LONDON -- The FTSE 100 had an erratic month, being blown by the prevailing political winds. But it rallied toward the end of December to hit an intraday high of 5,997 points, finally setting a new 52-week high. The index of top U.K. stocks has since gone on to break the long-awaited (but not actually important) 6,000 level, standing at 6,034 at the time of writing.
December also brought some nice gains from individual shares, and here we take a look at five that you would have done well to have bought. But they're not just the biggest risers; they're companies that look like they could be in for a decent long-term spell.
RBS (LSE: RBS )
Investors are finally regaining their confidence in the banking sector, with even Royal Bank of Scotland rebounding strongly. During December, shares in the bailed-out bank gained 29 pence for a 10% rise to 325 pence, and that takes the price up 60% since the summer. The other taxpayer-owned bank, Lloyds Banking Group, has done better overall, gaining more than 80% over a similar period, but December belonged to RBS.
With RBS's return to profit being so recent, the current price-to-earnings ratio of 21 might look a bit high, but that will surely decrease as profit growth resumes over the next couple of years. There is no return to meaningful dividends expected yet, but that will be an important milestone.
Barratt (LSE: BDEV )
Barratt Developments made the list for September, having gained 11% that month, and since then the price has carried on upward. It gained 6.6% in December to 208 pence, taking the rise further since that last report to 22%. The shares are now up more than 120% over the past 12 months.
Is it too late to get a share of the recovery profits? Well, with all of our major homebuilders having bought up development land when it was cheap during the recession, I wouldn't be at all surprised to see a decent five years ahead for the industry.
Thomas Cook (LSE: TCG )
The impressive recovery at Thomas Cook continues unabated, with shares in the travel agent putting on 22 pence in December for a massive 85% gain to reach 48 pence -- and the price is up another couple of pennies this week to 50 pence.
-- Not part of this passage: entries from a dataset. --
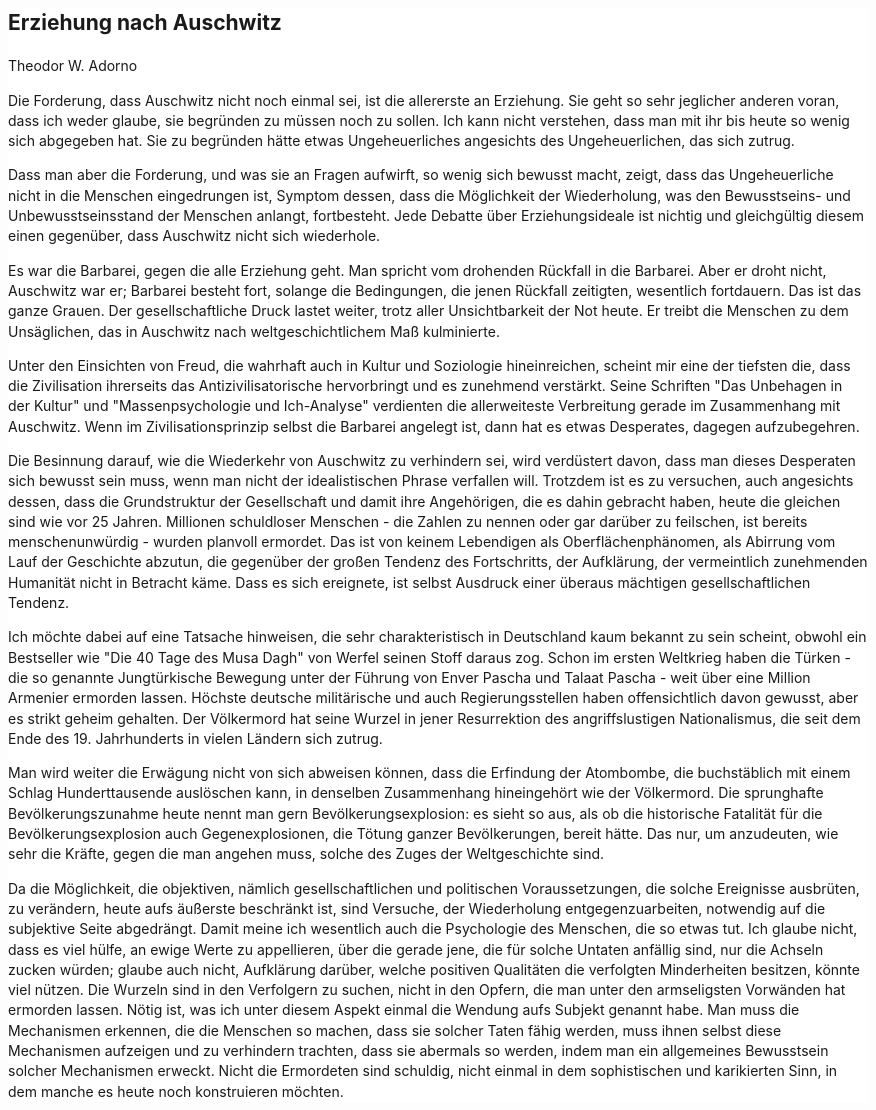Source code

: ## Erziehung nach Auschwitz

Theodor W. Adorno

Die Forderung, dass Auschwitz nicht noch einmal sei, ist die allererste an Erziehung. Sie geht so sehr jeglicher anderen voran, dass ich weder glaube, sie begründen zu müssen noch zu sollen. Ich kann nicht verstehen, dass man mit ihr bis heute so wenig sich abgegeben hat. Sie zu begründen hätte etwas Ungeheuerliches angesichts des Ungeheuerlichen, das sich zutrug.

Dass man aber die Forderung, und was sie an Fragen aufwirft, so wenig sich bewusst macht, zeigt, dass das Ungeheuerliche nicht in die Menschen eingedrungen ist, Symptom dessen, dass die Möglichkeit der Wiederholung, was den Bewusstseins- und Unbewusstseinsstand der Menschen anlangt, fortbesteht. Jede Debatte über Erziehungsideale ist nichtig und gleichgültig diesem einen gegenüber, dass Auschwitz nicht sich wiederhole.

Es war die Barbarei, gegen die alle Erziehung geht. Man spricht vom drohenden Rückfall in die Barbarei. Aber er droht nicht, Auschwitz war er; Barbarei besteht fort, solange die Bedingungen, die jenen Rückfall zeitigten, wesentlich fortdauern. Das ist das ganze Grauen. Der gesellschaftliche Druck lastet weiter, trotz aller Unsichtbarkeit der Not heute. Er treibt die Menschen zu dem Unsäglichen, das in Auschwitz nach weltgeschichtlichem Maß kulminierte.

Unter den Einsichten von Freud, die wahrhaft auch in Kultur und Soziologie hineinreichen, scheint mir eine der tiefsten die, dass die Zivilisation ihrerseits das Antizivilisatorische hervorbringt und es zunehmend verstärkt. Seine Schriften "Das Unbehagen in der Kultur" und "Massenpsychologie und Ich-Analyse" verdienten die allerweiteste Verbreitung gerade im Zusammenhang mit Auschwitz. Wenn im Zivilisationsprinzip selbst die Barbarei angelegt ist, dann hat es etwas Desperates, dagegen aufzubegehren.

Die Besinnung darauf, wie die Wiederkehr von Auschwitz zu verhindern sei, wird verdüstert davon, dass man dieses Desperaten sich bewusst sein muss, wenn man nicht der idealistischen Phrase verfallen will. Trotzdem ist es zu versuchen, auch angesichts dessen, dass die Grundstruktur der Gesellschaft und damit ihre Angehörigen, die es dahin gebracht haben, heute die gleichen sind wie vor 25 Jahren. Millionen schuldloser Menschen - die Zahlen zu nennen oder gar darüber zu feilschen, ist bereits menschenunwürdig - wurden planvoll ermordet. Das ist von keinem Lebendigen als Oberflächenphänomen, als Abirrung vom Lauf der Geschichte abzutun, die gegenüber der großen Tendenz des Fortschritts, der Aufklärung, der vermeintlich zunehmenden Humanität nicht in Betracht käme. Dass es sich ereignete, ist selbst Ausdruck einer überaus mächtigen gesellschaftlichen Tendenz.

Ich möchte dabei auf eine Tatsache hinweisen, die sehr charakteristisch in Deutschland kaum bekannt zu sein scheint, obwohl ein Bestseller wie "Die 40 Tage des Musa Dagh" von Werfel seinen Stoff daraus zog. Schon im ersten Weltkrieg haben die Türken - die so genannte Jungtürkische Bewegung unter der Führung von Enver Pascha und Talaat Pascha - weit über eine Million Armenier ermorden lassen. Höchste deutsche militärische und auch Regierungsstellen haben offensichtlich davon gewusst, aber es strikt geheim gehalten. Der Völkermord hat seine Wurzel in jener Resurrektion des angriffslustigen Nationalismus, die seit dem Ende des 19. Jahrhunderts in vielen Ländern sich zutrug.

Man wird weiter die Erwägung nicht von sich abweisen können, dass die Erfindung der Atombombe, die buchstäblich mit einem Schlag Hunderttausende auslöschen kann, in denselben Zusammenhang hineingehört wie der Völkermord. Die sprunghafte Bevölkerungszunahme heute nennt man gern Bevölkerungsexplosion: es sieht so aus, als ob die historische Fatalität für die Bevölkerungsexplosion auch Gegenexplosionen, die Tötung ganzer Bevölkerungen, bereit hätte. Das nur, um anzudeuten, wie sehr die Kräfte, gegen die man angehen muss, solche des Zuges der Weltgeschichte sind.

Da die Möglichkeit, die objektiven, nämlich gesellschaftlichen und politischen Voraussetzungen, die solche Ereignisse ausbrüten, zu verändern, heute aufs äußerste beschränkt ist, sind Versuche, der Wiederholung entgegenzuarbeiten, notwendig auf die subjektive Seite abgedrängt. Damit meine ich wesentlich auch die Psychologie des Menschen, die so etwas tut. Ich glaube nicht, dass es viel hülfe, an ewige Werte zu appellieren, über die gerade jene, die für solche Untaten anfällig sind, nur die Achseln zucken würden; glaube auch nicht, Aufklärung darüber, welche positiven Qualitäten die verfolgten Minderheiten besitzen, könnte viel nützen. Die Wurzeln sind in den Verfolgern zu suchen, nicht in den Opfern, die man unter den armseligsten Vorwänden hat ermorden lassen. Nötig ist, was ich unter diesem Aspekt einmal die Wendung aufs Subjekt genannt habe. Man muss die Mechanismen erkennen, die die Menschen so machen, dass sie solcher Taten fähig werden, muss ihnen selbst diese Mechanismen aufzeigen und zu verhindern trachten, dass sie abermals so werden, indem man ein allgemeines Bewusstsein solcher Mechanismen erweckt. Nicht die Ermordeten sind schuldig, nicht einmal in dem sophistischen und karikierten Sinn, in dem manche es heute noch konstruieren möchten.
That really is the kind of gain you don't get very often, so congratulations to those who managed to time it right.
What about the long term? Well, November's full-year results looked pretty positive, marking a significant reduction in net debt and a modest underlying profit. But there's still some risk for sure, and a couple of decent booking seasons would not go amiss.
Next (LSE: NXT )
Finding the companies that will do well in the Christmas trading period is an annual challenge, and you could have done worse than to put some money on high-street fashion retailer Next this time around.
During December, Next shares put on a modest 48 pence to finish the month at 3,709 pence, but that ended a strong year that brought a 36% rise overall. And this week we have seen a further 4% rise to 3,847 pence on news that trading at Next during November and December has been strong, leading the firm to lift its profit guidance again.
ASOS (LSE: ASC )
Online fashion success story ASOS has had a few ups and downs, but in December we saw a continuation of a strong recent rise. The price climbed 8.6% during the month to end the year on 2,691 pence, and in the past few days it has put on a further 31 pence to reach 2,722 pence. The price has now more than doubled over the past 12 months and has beaten its early 2011 peak.
Forecasts for the year to August 2013 put ASOS on a forward P/E of about 55, which assumes a fair bit of growth still to come. That might well be there, but the growth investor crowd is a fickle one, and all it might take for another price reversal is for ASOS to narrowly fall short of some lofty expectations. Still, a majority of City analysts rate the shares a "strong buy," for what that's worth.